According to the European Influenza Surveillance Network, the intensity of the spread of influenza remains low in the European Union, with just a few cases registered.
Symptoms of a viral infection
The symptoms of viral upper respiratory tract diseases usually include a head cold, cough, sore throat, and fever. Many of these cases are mild, involving a low-grade fever and no significant symptoms. The various viruses are difficult to identify based on their clinical symptoms alone. A specific virus can only be identified by means of analysis which is carried out by a virological laboratory.

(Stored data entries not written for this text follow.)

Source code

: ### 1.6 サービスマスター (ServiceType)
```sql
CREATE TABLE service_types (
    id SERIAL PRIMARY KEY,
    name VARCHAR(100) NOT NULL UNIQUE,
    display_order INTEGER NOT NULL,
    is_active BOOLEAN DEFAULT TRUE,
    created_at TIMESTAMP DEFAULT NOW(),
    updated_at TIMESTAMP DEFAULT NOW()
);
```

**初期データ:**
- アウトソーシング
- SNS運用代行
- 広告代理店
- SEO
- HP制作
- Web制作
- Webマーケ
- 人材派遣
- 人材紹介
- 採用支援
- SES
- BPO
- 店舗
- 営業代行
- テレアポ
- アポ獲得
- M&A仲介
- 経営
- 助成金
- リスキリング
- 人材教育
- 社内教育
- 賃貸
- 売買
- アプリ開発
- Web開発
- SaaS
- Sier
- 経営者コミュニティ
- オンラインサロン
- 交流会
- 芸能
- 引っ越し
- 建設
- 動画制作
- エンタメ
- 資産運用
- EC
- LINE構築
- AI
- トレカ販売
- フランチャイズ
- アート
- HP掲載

The symptoms are usually limited to the upper respiratory tract in the form of a head cold, cough, or low-grade fever. Just like influenza, however, parainfluenza, RSV, and adenovirus infections may also result in pneumonia. Symptoms may range from an upper respiratory tract inflammation to pneumonia, especially in children. There is no specific treatment. If necessary, supporting treatment is used which alleviates the symptoms, such as in terms of lowering the fever, using analgesics, drinking plenty of fluids, and administering medicinal products which facilitate breathing.
Rhinoviruses are characterised by sneezing, a head cold, and sometimes throat pain. Children may also experience a cough and a fever. Rhinoviruses are responsible for approximately 30-40% of what are usually called ‘colds’ in adults.